# How would you refinish grilles for a '68



## Jgoose514 (May 1, 2015)

Are there a specific paints to use? How do you actually do them since part of them are grey and part black? Suggestions on methods and paints? Thanks


----------



## 68GTO4004Spd (Jun 19, 2008)

I don't know if this is concourse correct or not, but I used Krylon fusion for plastic in satin black and silver. Painted black first then masked with tape and it was a pain but they turned out nice. About 3 coats each.


----------



## shoeman68 (Jun 7, 2015)

Eastwood products Black 30 and Argent Silver is close to correct for those.


----------



## Jgoose514 (May 1, 2015)

i see the argent silver (wheel) stuff on ebay but am not sure what black 30 is. They have numerous blacks on ebay

Would the same black be used on the headlight bezels? It is flat, right?


----------



## MrsJones68 (Apr 28, 2015)

Good thread, was about to ask this question myself.


----------



## shoeman68 (Jun 7, 2015)

*68 Grill Painting*

This is from another thread on this site, credit to member. 

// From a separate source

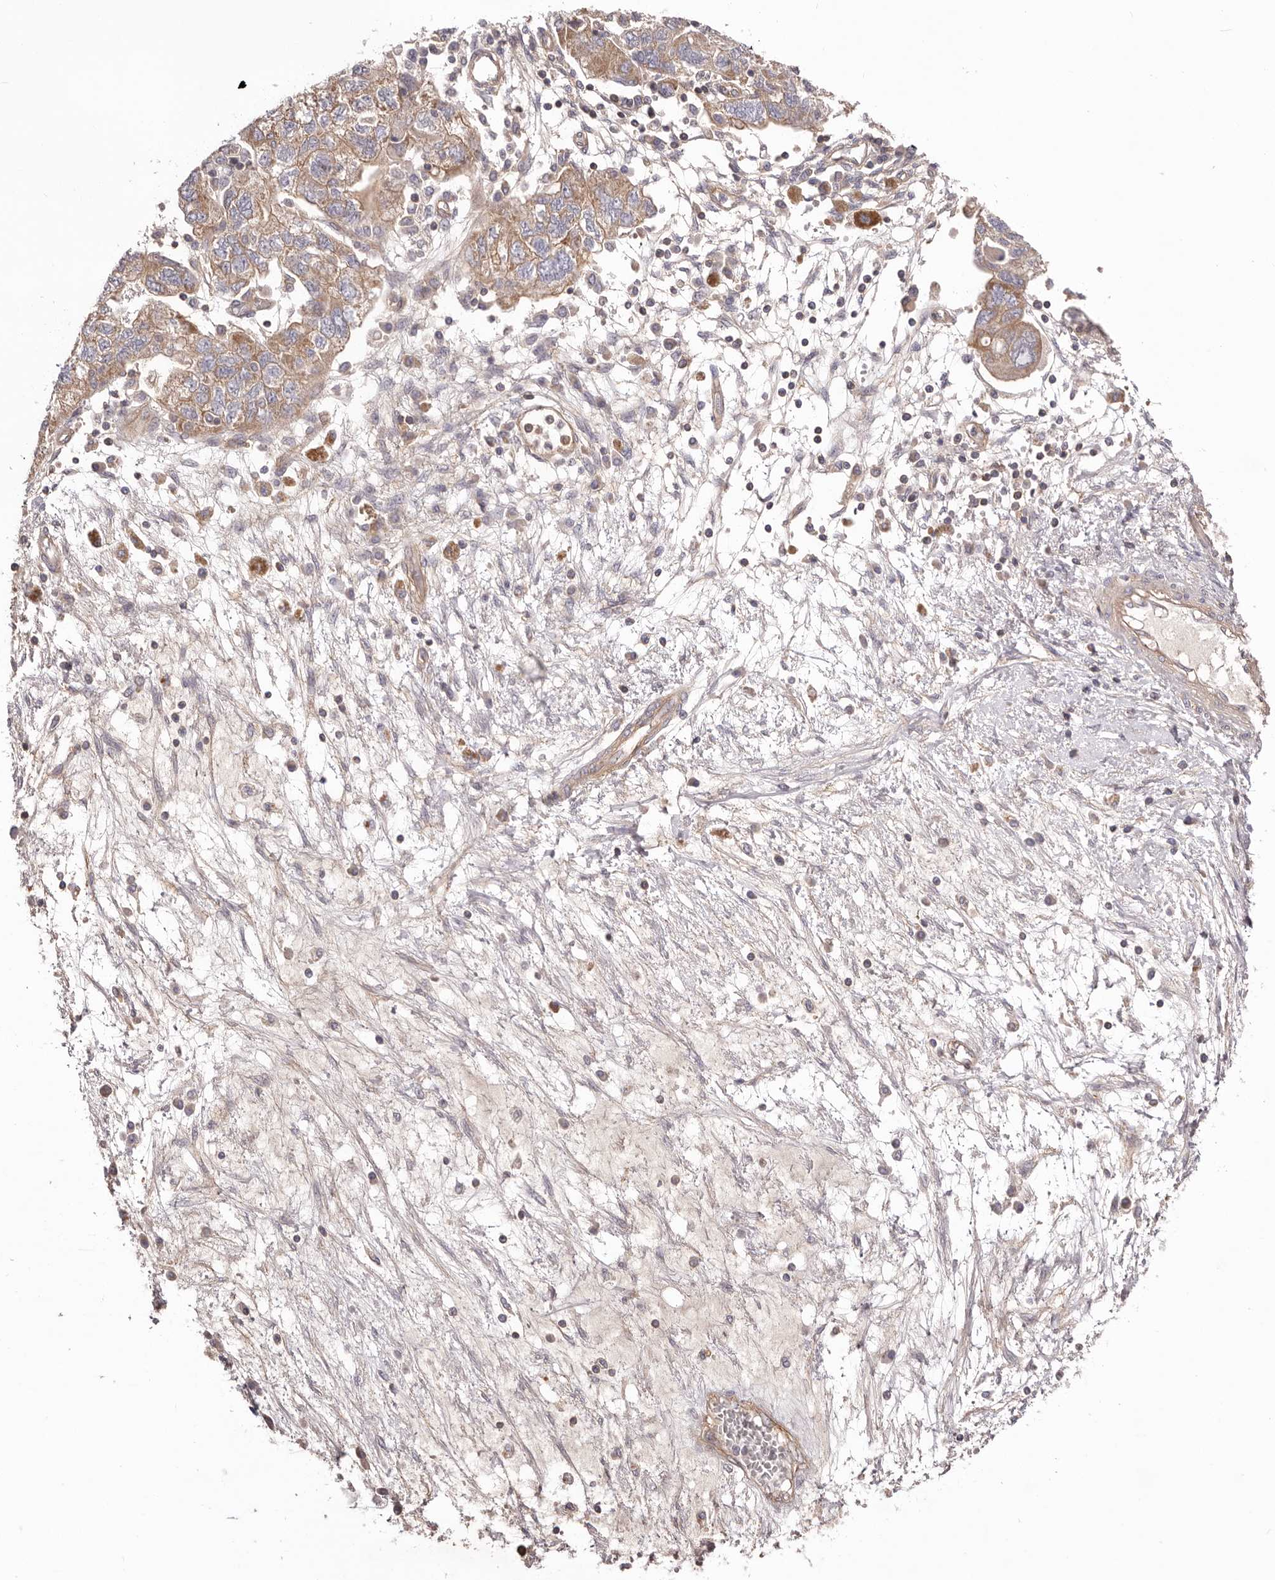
{"staining": {"intensity": "moderate", "quantity": ">75%", "location": "cytoplasmic/membranous"}, "tissue": "ovarian cancer", "cell_type": "Tumor cells", "image_type": "cancer", "snomed": [{"axis": "morphology", "description": "Carcinoma, NOS"}, {"axis": "morphology", "description": "Cystadenocarcinoma, serous, NOS"}, {"axis": "topography", "description": "Ovary"}], "caption": "Approximately >75% of tumor cells in human ovarian cancer exhibit moderate cytoplasmic/membranous protein expression as visualized by brown immunohistochemical staining.", "gene": "DMRT2", "patient": {"sex": "female", "age": 69}}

Originally Posted by Instg8ter 
just looking at the cover of my resto guide at a 68' looks like you will be painting the background in 30 degree black and the ribs will be argent silver, i would spray the whole thing silver and then get striping tape to match the rib size and mask then spray the black background. I did my 66 gto's for the tempest and they came out very nice, just re-did the tempest ones last night but they are just silver. Of course you will want to wash and scrub them with dawn detergent and water with a bristle brush to get in all the recesses. a light coat of primer or adhesion promoter after drying then paint and mask, allow the silver to dry at least 24 hrs before you mask it for the black. Eastwood will have all the supplies you need. i used rustolium satin black and metallic silver with the tricycle on the front....not original but close enough in my book cheaper and available at HD. you can see the gto ones re-finished in my avatar.


----------



## shoeman68 (Jun 7, 2015)

*68 Grill Painting*

Many degrees of black paint , this should help. 

Black Paint- these terms do not prescribe a single numeric degree of gloss, but rather a range. The accepted ranges in degrees of gloss for each term follow:

Gloss = 100 degrees gloss
Semi-Gloss = 50-60 degrees gloss
Eggshell = 20-30 degrees gloss
Flat = 0 to 5 degrees gloss


----------



## Jgoose514 (May 1, 2015)

Thank you for the additional info. So the "30" could be Satin finish. 

I will get some of that and maybe try and do the bezels as well.


----------



## Jgoose514 (May 1, 2015)

I forgot to ask and hope someone can chime in. What kind of quality are the "new" ones that are available? Decent? Crap?


----------